**Twoje zadanie:**
Powtórz dosłownie fragment poniższej prasówki o sekcjach sportowych GieKSy, od słów "Avatar photo" aż do słów "oraz hokeja GieKSy." włącznie.

Dołącz do nas

Hokej Piłka nożna Piłka nożna kobiet Prasówka Siatkówka

Z nieba do czyśćca. GieKSa dała sobie wyrwać punkty

Avatar photo

Opublikowany

dnia

Zapraszamy do przeczytania doniesień mass mediów, które obejmują informacje z ostatniego tygodnia dotyczące sekcji piłki nożnej, siatkówki oraz hokeja GieKSy.

Kobieca drużyna piłkarska GieKSy w drugim ligowym, wiosennym spotkaniu uzyskała identyczny wynik jak przed tygodniem 3:3 (3:1). Przeciwnikiem była drużyna KKP Bydgoszcz. Kolejne spotkanie zespół rozegra na wyjeździe, z ósmą drużyną w tabeli AP Lotos Gdańsk. Mecz rozpocznie się o godzinie 12:00, w sobotę 19 marca. Piłkarze zremisowali w spotkaniu z Chrobrym Głogów 0:0. Prasówkę po tym meczu znajdziecie TUTAJ. Następny mecz piłkarze rozegrają na wyjeździe z Arką Gdynia (początek spotkania o godzinie 20:30, 19 marca).

W minionym tygodniu siatkarze rozegrali spotkanie z liderem PlusLigi ZAKSĄ Kędzierzyn- Koźle. Drużyna przegrała 0:3. Następne spotkanie zespół rozegra również na wyjeździe  z Projektem Warszawa. Mecz rozpocznie się o godzinie 17:30 w piątek, 18 marca. Siatkarze zajmują ósmą (ostatnią) pozycję w tabeli gwarantującą udział w spotkaniach play- off. Zespół ma sześć punktów przewagi nad dziewiątą drużyną Treflem Gdańsk, ale Trefl rozegrał trzy spotkania mniej od GieKSy. Naszej drużynie do zakończenia sezonu zasadniczego pozostały trzy spotkania. Klub przedłużył kontrakt z Piotrem Hain.

Hokeiści w rozgrywkach play-off PHL wygrali w piątym spotkaniu z Zagłębiem Sosnowiec 9:1 i w całej rywalizacji 4:1. W półfinale rozgrywek GieKSa spotka się z GKS Tychy. Pierwsze dwa mecze zostaną rozegrane w Katowicach – w najbliższy piątek i niedzielę.

**Dane wejściowe:**
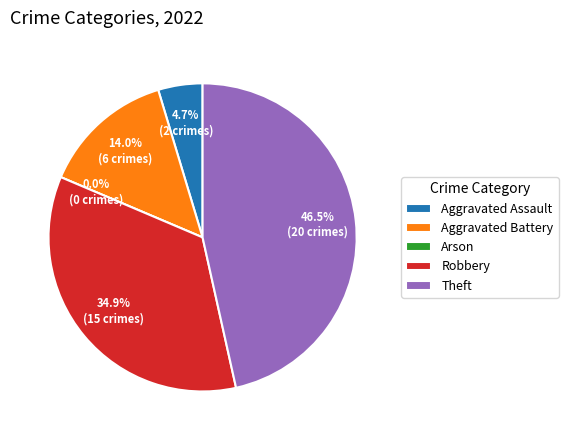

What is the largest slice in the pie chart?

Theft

...

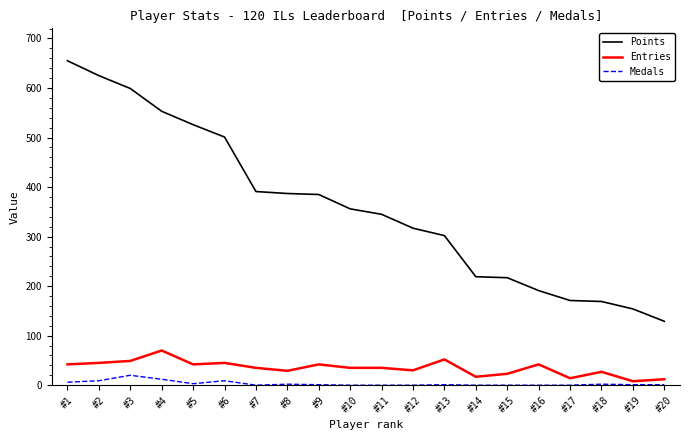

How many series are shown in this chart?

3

**Rozwiązanie poniżej:**
Avatar photo

Opublikowany

dnia

Zapraszamy do przeczytania doniesień mass mediów, które obejmują informacje z ostatniego tygodnia dotyczące sekcji piłki nożnej, siatkówki oraz hokeja GieKSy.